(What to work on)
[1] What tip does the car loan article give about when to arrange financing?
[2] Repeat the car loan article word for word, from "Car loan interest rates can" up to and including "with the Reggo.".

(Page excerpt)

* * *

Car Loan Interest Rates

Posted on 15th January 2009 by admin in Uncategorized - Tags: , ,

Car loan interest rates can vary for several reasons other than just what the base interest rate is on the day you take the loan. There are different types of car loan, and if you take a standard loan from a bank you will not always find it the cheapest way to borrow money to buy a car. In fact you are more than likely to find it the most expensive way, other than using loan sharks or very expensive short-term loans.

When you are buying a car you have several factors to take into consideration, including the make and model, the engine capacity and what the auxiliary costs of running it are. And that’s without even considering the price of the car and how you are going to finance it, let alone the car loan interest rate. These auxiliary costs include the road license and your insurance, assuming you want more than the minimum that comes with the Reggo.

However, the most important is the finance for your car, unless you have the readies to pay cash. Most people don’t, so they will be looking for a car loan and comparing interest rates. One tip is to get the loan organized before buying the car. This might sound a bit insane, but many dealers will sell you the car, telling you that the finance isn’t a problem. They can sort that for you! Only thing is, once they sort it, it’s the interest rate that’s insane, and you would have been saner getting your car loan agreed before you went anywhere near the dealer.

* * *

(Listed records)
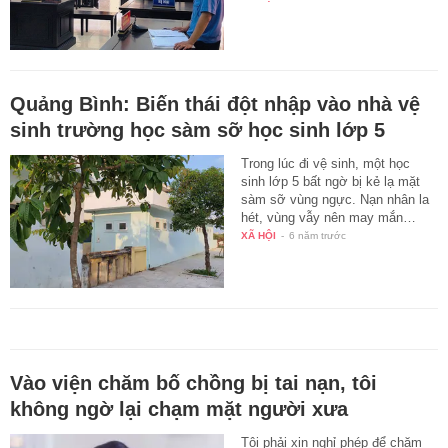
Quảng Bình: Biến thái đột nhập vào nhà vệ
sinh trường học sàm sỡ học sinh lớp 5
Trong lúc đi vệ sinh, một học
sinh lớp 5 bất ngờ bị kẻ lạ mặt
sàm sỡ vùng ngực. Nạn nhân la
hét, vùng vẫy nên may mắn…
XÃ HỘI
-
6 năm trước
Vào viện chăm bố chồng bị tai nạn, tôi
không ngờ lại chạm mặt người xưa
Tôi phải xin nghỉ phép để chăm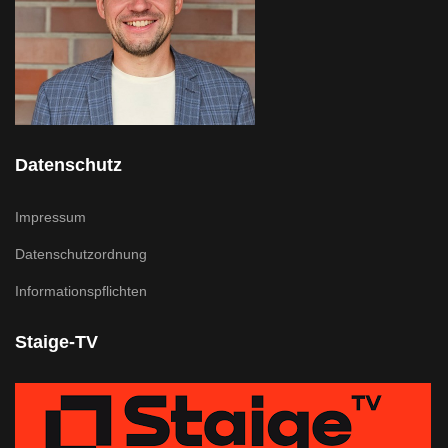
Datenschutz
Impressum
Datenschutzordnung
Informationspflichten
Staige-TV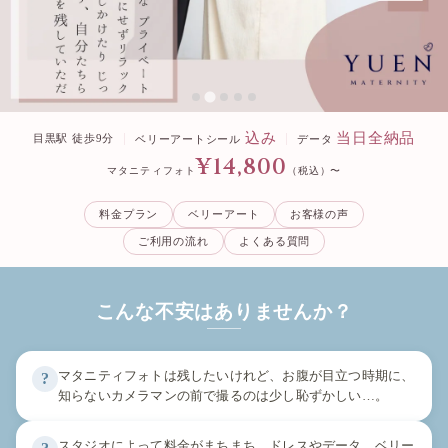
込み
当日全納品
目黒駅 徒歩9分
ベリーアートシール
データ
¥14,800
マタニティフォト
（税込）〜
料金プラン
ベリーアート
お客様の声
ご利用の流れ
よくある質問
こんな不安はありませんか？
マタニティフォトは残したいけれど、お腹が目立つ時期に、
?
知らないカメラマンの前で撮るのは少し恥ずかしい…。
スタジオによって料金がまちまち。ドレスやデータ、ベリー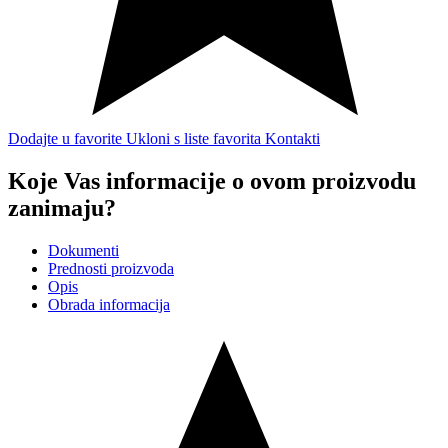
Dodajte u favorite
Ukloni s liste favorita
Kontakti
Koje Vas informacije o ovom proizvodu
zanimaju?
Dokumenti
Prednosti proizvoda
Opis
Obrada informacija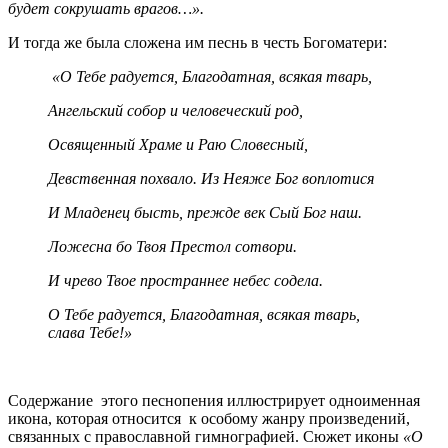
будет сокрушать врагов…».
И тогда же была сложена им песнь в честь Богоматери:
«О Тебе радуется, Благодатная, всякая тварь,
Ангельский собор и человеческий род,
Освященный Храме и Раю Словесный,
Девственная похвало. Из Неяже Бог воплотися
И Младенец бысть, прежде век Сый Бог наш.
Ложесна бо Твоя Престол сотвори.
И чрево Твое пространнее небес содела.
О Тебе радуется, Благодатная, всякая тварь,
слава Тебе!»
Содержание этого песнопения иллюстрирует одноименная
икона, которая относится к особому жанру произведений,
связанных с православной гимнографией. Сюжет иконы
«О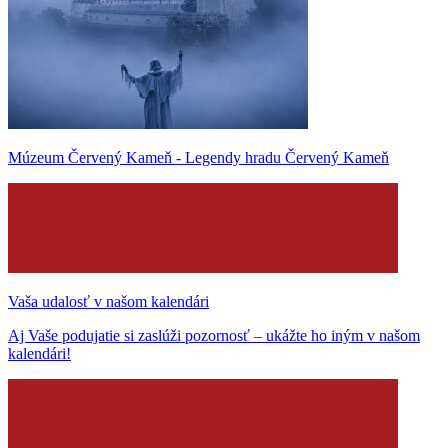
Múzeum Červený Kameň - Legendy hradu Červený Kameň
Vaša udalosť v našom kalendári
Aj Vaše podujatie si zaslúži pozornosť – ukážte ho iným v našom
kalendári!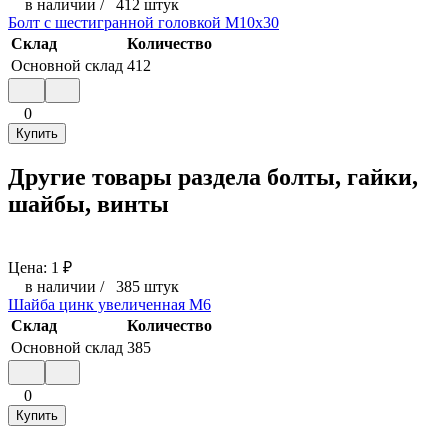
в наличии
/
412 штук
Болт с шестигранной головкой М10x30
Склад
Количество
Основной склад
412
0
Купить
Другие товары раздела болты, гайки,
шайбы, винты
Цена:
1
₽
в наличии
/
385 штук
Шайба цинк увеличенная М6
Склад
Количество
Основной склад
385
0
Купить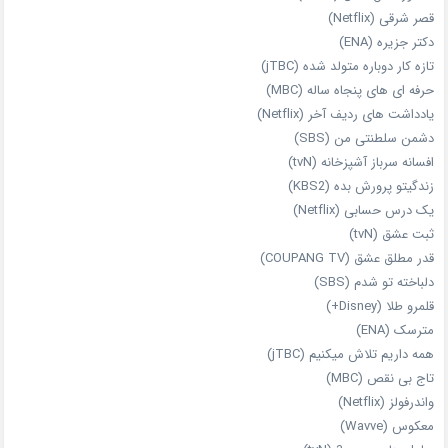
قصر شرقی (Netflix)
دکتر جزیره (ENA)
تازه‌ کار دوباره‌ متولد شده (jTBC)
حرفه‌ ای‌ های پنجاه‌ ساله (MBC)
یادداشت‌ های ردیف آخر (Netflix)
دشمن سلطنتی من (SBS)
افسانه سرباز آشپزخانه (tvN)
زندگیتو پرورش بده (KBS2)
یک درس حسابی (Netflix)
ثبت عشق (tvN)
قدر مطلق عشق (COUPANG TV)
دلباخته تو شدم (SBS)
قلمرو طلا (Disney+)
مترسک (ENA)
همه داریم تلاش میکنیم (jTBC)
تاج بی‌ نقص (MBC)
واندرفولز (Netflix)
معکوس (Wavve)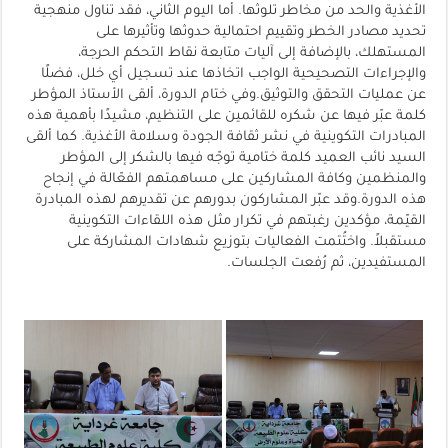
الأغذية والحد من مخاطر تلوثها. أما اليوم الثاني، فقد تناول منهجية
تحديد مصادر الخطر وتقييم احتمالية حدوثها وتأثيرها على
المستهلك، بالإضافة إلى آليات متابعة نقاط التحكم الحرجة،
والإجراءات التصحيحية الواجب اتخاذها عند تسجيل أي خلل، فضلًا
عن عمليات التحقق والتوثيق.وفي ختام الدورة، ألقى الأستاذ المؤطر
كلمة عبّر فيها عن شكره للقائمين على التنظيم، مشيدًا بأهمية هذه
المبادرات التكوينية في نشر ثقافة الجودة وسلامة الأغذية. كما ألقى
السيد نائب العميد كلمة ختامية توجّه فيها بالشكر إلى المؤطر
والمنظمين وكافة المشاركين على مساهمتهم الفعّالة في إنجاح
هذه الدورة.وقد عبّر المشاركون بدورهم عن تقديرهم لهذه المبادرة
القيّمة، مؤكدين رغبتهم في تكرار مثل هذه اللقاءات التكوينية
مستقبلاً. واختُتمت الفعاليات بتوزيع شهادات المشاركة على
المستفيدين، ثم رُفعت الجلسات.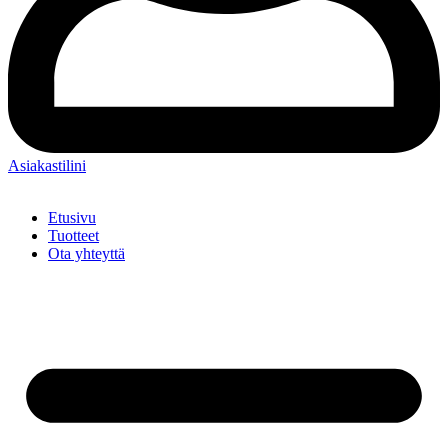
Asiakastilini
Etusivu
Tuotteet
Ota yhteyttä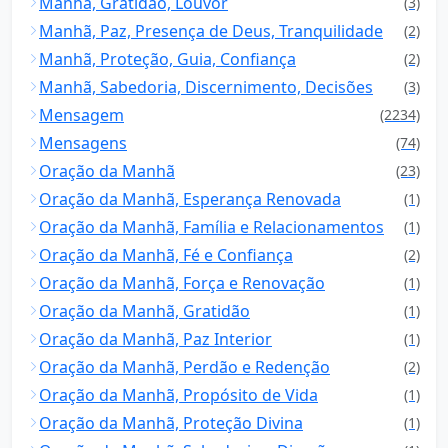
Manhã, Gratidão, Louvor
(3)
Manhã, Paz, Presença de Deus, Tranquilidade
(2)
Manhã, Proteção, Guia, Confiança
(2)
Manhã, Sabedoria, Discernimento, Decisões
(3)
Mensagem
(2234)
Mensagens
(74)
Oração da Manhã
(23)
Oração da Manhã, Esperança Renovada
(1)
Oração da Manhã, Família e Relacionamentos
(1)
Oração da Manhã, Fé e Confiança
(2)
Oração da Manhã, Força e Renovação
(1)
Oração da Manhã, Gratidão
(1)
Oração da Manhã, Paz Interior
(1)
Oração da Manhã, Perdão e Redenção
(2)
Oração da Manhã, Propósito de Vida
(1)
Oração da Manhã, Proteção Divina
(1)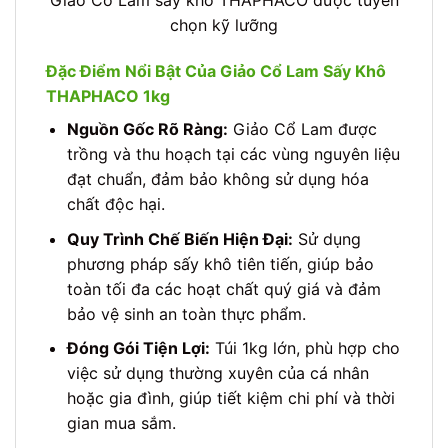
Giảo Cổ Lam sấy khô THAPHACO được tuyển
chọn kỹ lưỡng
Đặc Điểm Nổi Bật Của Giảo Cổ Lam Sấy Khô
THAPHACO 1kg
Nguồn Gốc Rõ Ràng:
Giảo Cổ Lam được
trồng và thu hoạch tại các vùng nguyên liệu
đạt chuẩn, đảm bảo không sử dụng hóa
chất độc hại.
Quy Trình Chế Biến Hiện Đại:
Sử dụng
phương pháp sấy khô tiên tiến, giúp bảo
toàn tối đa các hoạt chất quý giá và đảm
bảo vệ sinh an toàn thực phẩm.
Đóng Gói Tiện Lợi:
Túi 1kg lớn, phù hợp cho
việc sử dụng thường xuyên của cá nhân
hoặc gia đình, giúp tiết kiệm chi phí và thời
gian mua sắm.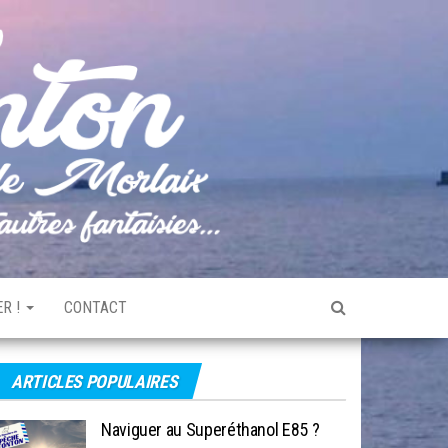
Pêche
Le blog
de
Tonton
pêche
de la
Baie de
Morlaix
R !
CONTACT
ARTICLES POPULAIRES
Naviguer au Superéthanol E85 ?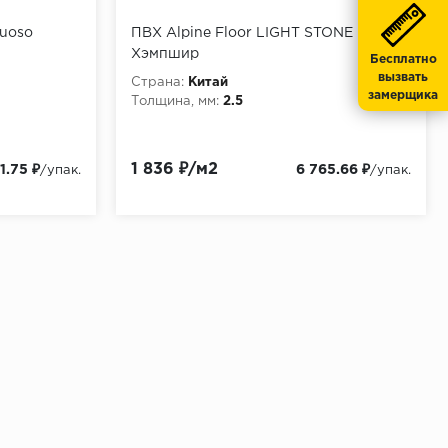
tuoso
ПВХ Alpine Floor LIGHT STONE
Хэмпшир
Бесплатно
вызвать
Страна:
Китай
замерщика
Толщина, мм:
2.5
1 836 ₽/м2
1.75 ₽
6 765.66 ₽
/упак.
/упак.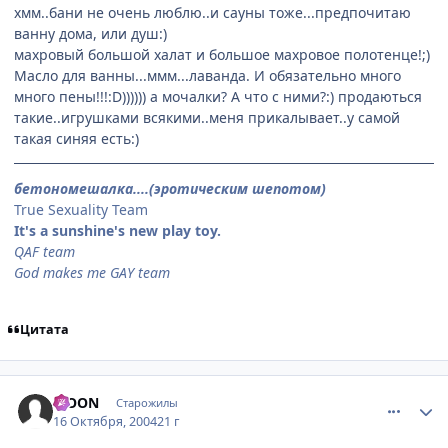
хмм..бани не очень люблю..и сауны тоже...предпочитаю
ванну дома, или душ:)
махровый большой халат и большое махровое полотенце!;)
Масло для ванны...ммм...лаванда. И обязательно много
много пены!!!:D)))))) а мочалки? А что с ними?:) продаються
такие..игрушками всякими..меня прикалывает..у самой
такая синяя есть:)
бетономешалка....(эротическим шепотом)
True Sexuality Team
It's a sunshine's new play toy.
QAF team
God makes me GAY team
Цитата
comment_120896
Статистика автора
MOON
Старожилы
16 Октября, 2004
21 г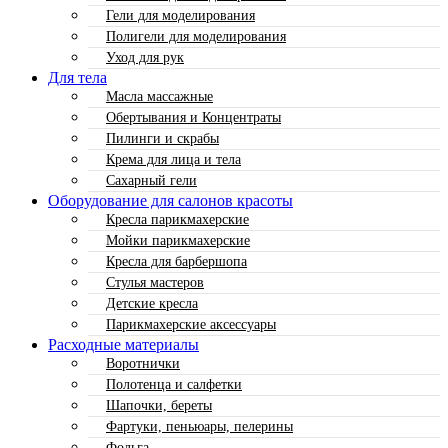
Гели для моделирования
Полигели для моделирования
Уход для рук
Для тела
Масла массажные
Обертывания и Концентраты
Пилинги и скрабы
Крема для лица и тела
Сахарный гели
Оборудование для салонов красоты
Кресла парикмахерские
Мойки парикмахерские
Кресла для барбершопа
Стулья мастеров
Детские кресла
Парикмахерские аксессуары
Расходные материалы
Воротнички
Полотенца и салфетки
Шапочки, береты
Фартуки, пеньюары, пелерины
Фольга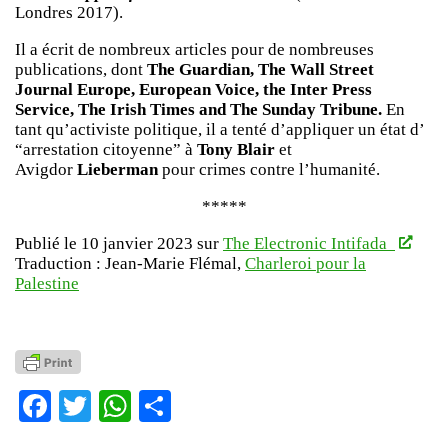
Londres 2017).
Il a écrit de nombreux articles pour de nombreuses
publications, dont
The Guardian, The Wall Street
Journal Europe, European Voice, the Inter Press
Service, The Irish Times and The Sunday Tribune.
En
tant qu’activiste politique, il a tenté d’appliquer un état d’
“arrestation citoyenne” à
Tony Blair
et
Avigdor
Lieberman
pour crimes contre l’humanité.
*****
Publié le 10 janvier 2023 sur
The Electronic Intifada
Traduction : Jean-Marie Flémal,
Charleroi pour la
Palestine
Facebook
Twitter
WhatsApp
Partager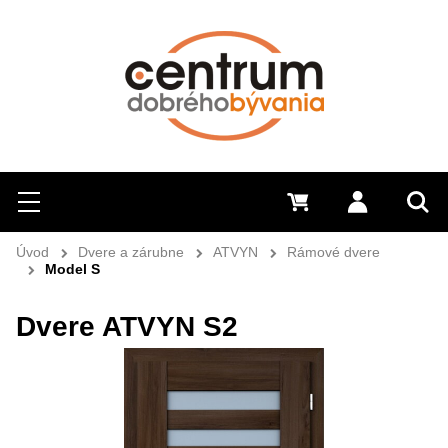
Hľadať
Menu
0 €
Prihlásiť 
Sem 
Úvod
Dvere a zárubne
ATVYN
Rámové dvere
Model S
Dvere ATVYN S2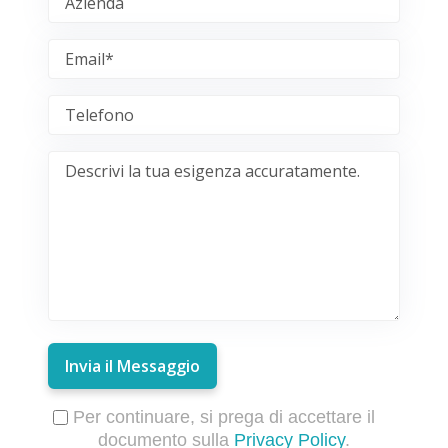
Invia il Messaggio
Per continuare, si prega di accettare il
documento sulla
Privacy Policy
.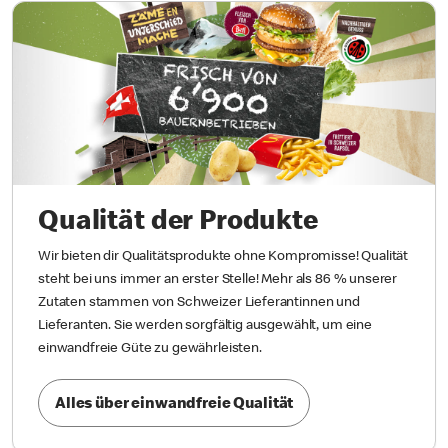
Qualität der Produkte
Wir bieten dir Qualitätsprodukte ohne Kompromisse! Qualität
steht bei uns immer an erster Stelle! Mehr als 86 % unserer
Zutaten stammen von Schweizer Lieferantinnen und
Lieferanten. Sie werden sorgfältig ausgewählt, um eine
einwandfreie Güte zu gewährleisten.
Alles über einwandfreie Qualität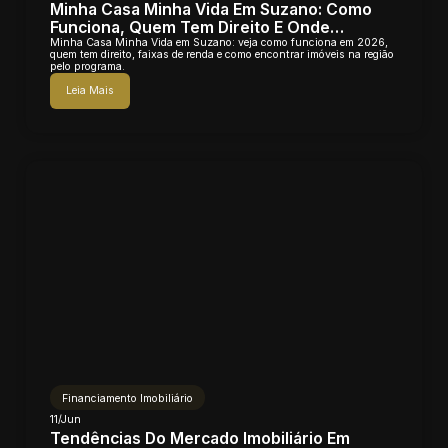
Minha Casa Minha Vida Em Suzano: Como
Funciona, Quem Tem Direito E Onde
Comprar Em 2026
Minha Casa Minha Vida em Suzano: veja como funciona em 2026,
quem tem direito, faixas de renda e como encontrar imóveis na região
pelo programa.
Leia Mais
Financiamento Imobiliário
11/Jun
Tendências Do Mercado Imobiliário Em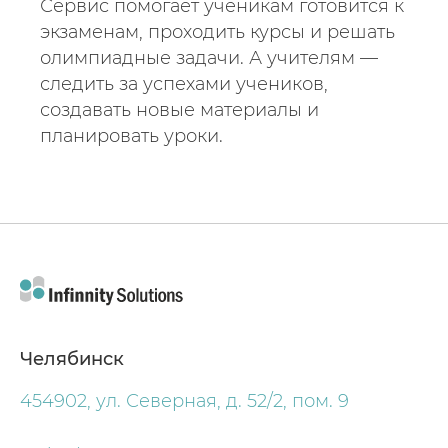
Сервис помогает ученикам готовится к
экзаменам, проходить курсы и решать
олимпиадные задачи. А учителям —
следить за успехами учеников,
создавать новые материалы и
планировать уроки.
Челябинск
454902, ул. Северная, д. 52/2, пом. 9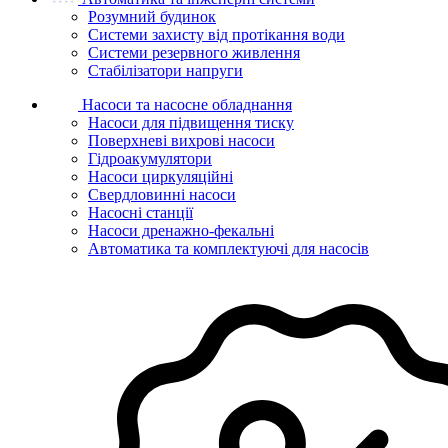
Розумний будинок
Системи захисту від протікання води
Системи резервного живлення
Стабілізатори напруги
Насоси та насосне обладнання
Насоси для підвищення тиску
Поверхневі вихрові насоси
Гідроакумулятори
Насоси циркуляційні
Свердловинні насоси
Насосні станції
Насоси дренажно-фекальні
Автоматика та комплектуючі для насосів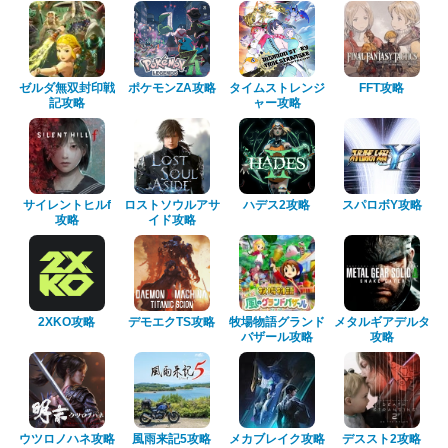
ゼルダ無双封印戦
ポケモンZA攻略
タイムストレンジ
FFT攻略
記攻略
ャー攻略
サイレントヒルf
ロストソウルアサ
ハデス2攻略
スパロボY攻略
攻略
イド攻略
2XKO攻略
デモエクTS攻略
牧場物語グランド
メタルギアデルタ
バザール攻略
攻略
ウツロノハネ攻略
風雨来記5攻略
メカブレイク攻略
デススト2攻略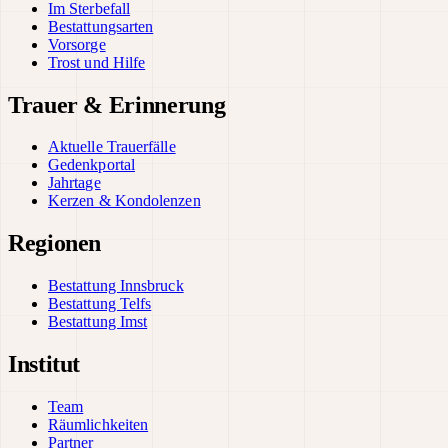
Im Sterbefall
Bestattungsarten
Vorsorge
Trost und Hilfe
Trauer & Erinnerung
Aktuelle Trauerfälle
Gedenkportal
Jahrtage
Kerzen & Kondolenzen
Regionen
Bestattung Innsbruck
Bestattung Telfs
Bestattung Imst
Institut
Team
Räumlichkeiten
Partner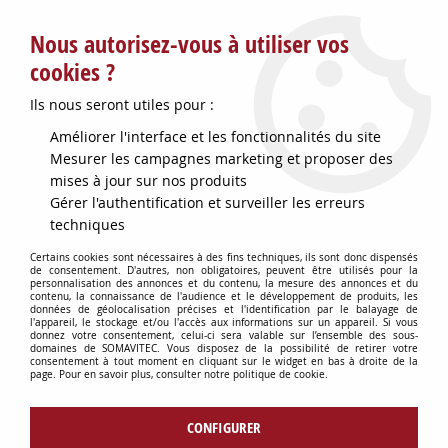
Service client : info@somavitec.fr ou au +33 (7) 85 19 42 23
Nous autorisez-vous à utiliser vos
du lundi au vendredi de 9h à 12h30 et de 13h30 à 18h (17h le
vendredi)
cookies ?
DESTOCKAGE SUR UNE SELECTION
Ils nous seront utiles pour :
D'ARTICLES - VOIR PLUS BAS
Améliorer l'interface et les fonctionnalités du site
Contactez-nous !
Mesurer les campagnes marketing et proposer des
mises à jour sur nos produits
Gérer l'authentification et surveiller les erreurs
0
techniques
Certains cookies sont nécessaires à des fins techniques, ils sont donc dispensés
de consentement. D'autres, non obligatoires, peuvent être utilisés pour la
personnalisation des annonces et du contenu, la mesure des annonces et du
Accueil
>
PETITS MATERIELS
>
contenu, la connaissance de l'audience et le développement de produits, les
MISE EN BOUTEILLE VIN & ACCESSOIRES
>
ENTONNOIR PLASTIQUE A
données de géolocalisation précises et l'identification par le balayage de
l'appareil, le stockage et/ou l'accès aux informations sur un appareil. Si vous
MOUT
donnez votre consentement, celui-ci sera valable sur l’ensemble des sous-
domaines de SOMAVITEC. Vous disposez de la possibilité de retirer votre
consentement à tout moment en cliquant sur le widget en bas à droite de la
page. Pour en savoir plus, consulter notre politique de cookie.
CONFIGURER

* * *

(Answers for the tasks)
[1] Get the loan organized before buying the car.

[2]
Car loan interest rates can vary for several reasons other than just what the base interest rate is on the day you take the loan. There are different types of car loan, and if you take a standard loan from a bank you will not always find it the cheapest way to borrow money to buy a car. In fact you are more than likely to find it the most expensive way, other than using loan sharks or very expensive short-term loans.

When you are buying a car you have several factors to take into consideration, including the make and model, the engine capacity and what the auxiliary costs of running it are. And that’s without even considering the price of the car and how you are going to finance it, let alone the car loan interest rate. These auxiliary costs include the road license and your insurance, assuming you want more than the minimum that comes with the Reggo.